Saturday, January 29, 2011




Spicy Black Bean Soup

(It was so good that I forgot to take a picture before I dug in.)

What you will need:
1 lb. Bag of dried black beans
1 large yellow onion, diced
2 jalapenos, seeded and diced
4 cloves of garlic, minced
1 3/4 cups of vegetable broth
2 tablespoons ground cumin
1 tablespoon corn starch
salt and pepper (lots)

Optional:
Corn tortillas
Olive oil
Avocado
Red Onion
Sour Cream (or plain yogurt)

To prepare the soup:

Rinse your beans off in a strainer. Put them in a big pot and "quick soak" them. You do this by covering them with cold water by two inches. Bring them to a boil and cook them for two minutes. Remove them from the heat, put a lid on the pot and let them sit in the hot water for an hour.

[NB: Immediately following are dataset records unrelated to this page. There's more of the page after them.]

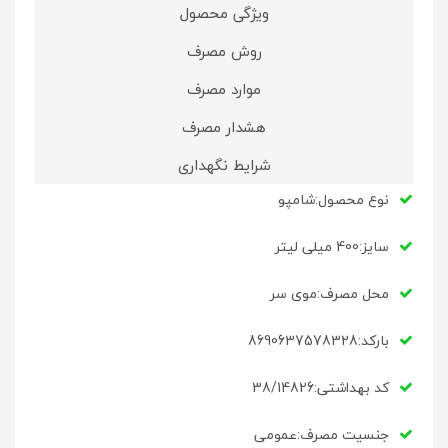
ویژگی محصول
روش مصرف
موارد مصرف
هشدار مصرف
شرایط نگهداری
نوع محصول:شامپو
سایز:400 میلی لیتر
محل مصرف:موی سر
بارکد:8690637578328
کد بهداشتی:38/14826
جنسیت مصرف:عمومی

After that, add more water to the pot, if necessary, so that the beans are covered by two inches of water again.

Throw in your onion and jalapeno.

Bring the beans to a boil and then turn the heat down enough to let them simmer rapidly for forty minutes. Set your timer.

When the timer goes off, add your broth, garlic and cumin. Then taste the broth and keep adding salt and pepper till it suits your taste.

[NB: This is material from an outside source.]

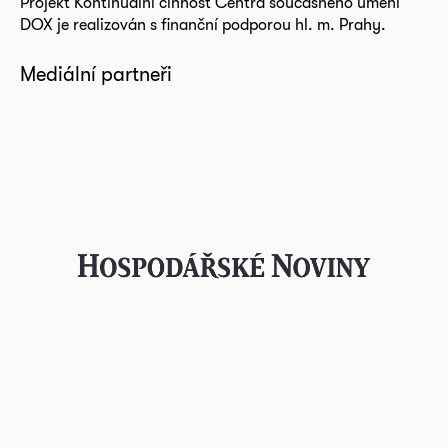
Projekt Kontinuální činnost Centra současného umění
DOX je realizován s finanční podporou hl. m. Prahy.
Mediální partneři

Cook for twenty more minutes until the beans are soft.

Use that twenty minutes to set your table, chop up your fresh toppings, etc.

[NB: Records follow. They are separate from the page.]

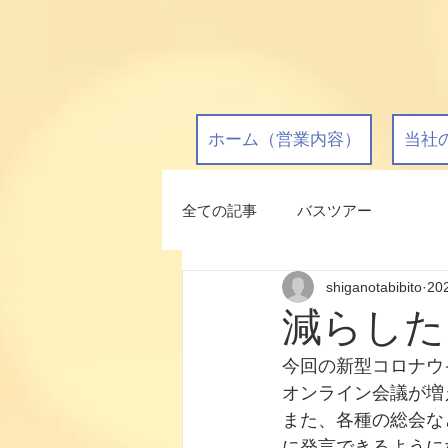
ホーム（営業内容）
当社
全ての記事
バスツアー
shiganotabibito
20
減らした
今回の新型コロナウ
オンライン会議が増
また、各種の総会な
に発言できるように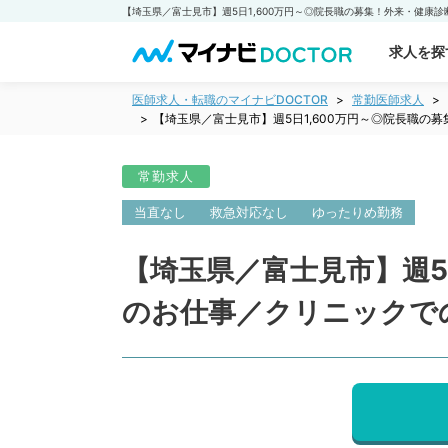
求人を探
医師求人・転職のマイナビDOCTOR
常勤医師求人
【埼玉県／富士見市】週5日1,600万円～◎院長職
常勤求人
当直なし
救急対応なし
ゆったりめ勤務
【埼玉県／富士見市】週5
のお仕事／クリニックで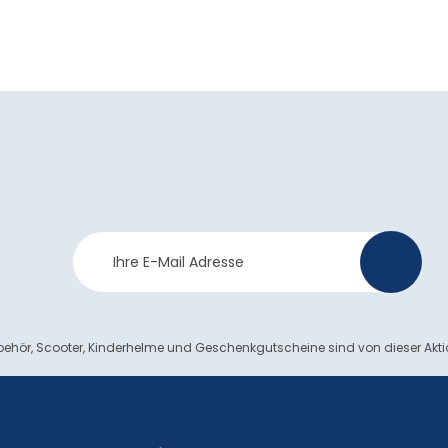
Newsletter
>
Anmeldung
ehör, Scooter, Kinderhelme und Geschenkgutscheine sind von dieser Akt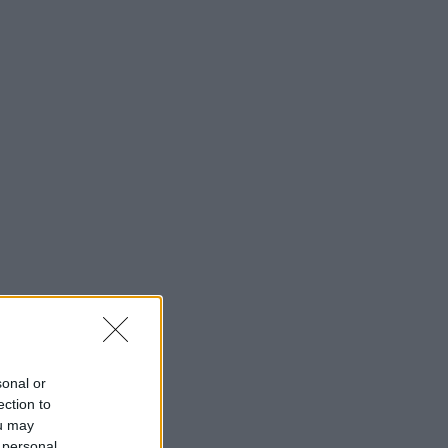
sonal or
ection to
ou may
 personal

When the timer goes off again, transfer two cups of soup to a blender and add the cornstarch. Puree this and put it back into the pot. (This will thicken the soup). Stir and let the soup cook for another two or three minutes.

Add the lime juice, stir and serve the soup in bowls topped with chopped avocado, diced red onion, sour cream and fresh toasted tortillas strips. (See how to make corn tortilla strips below).


How to make tortillas strips:

Take a stack of half a dozen corn tortillas and cut them into strips with a pizza cutter. Use a deep bowl and toss them with a tablespoon or so of olive oil till they are all coated lightly. Cook them at 350 degrees on a baking sheet until they are crisping on the edges, the edges are turning up and turning gold.

(These are so good and they make the soup really fun, especially for the kids.)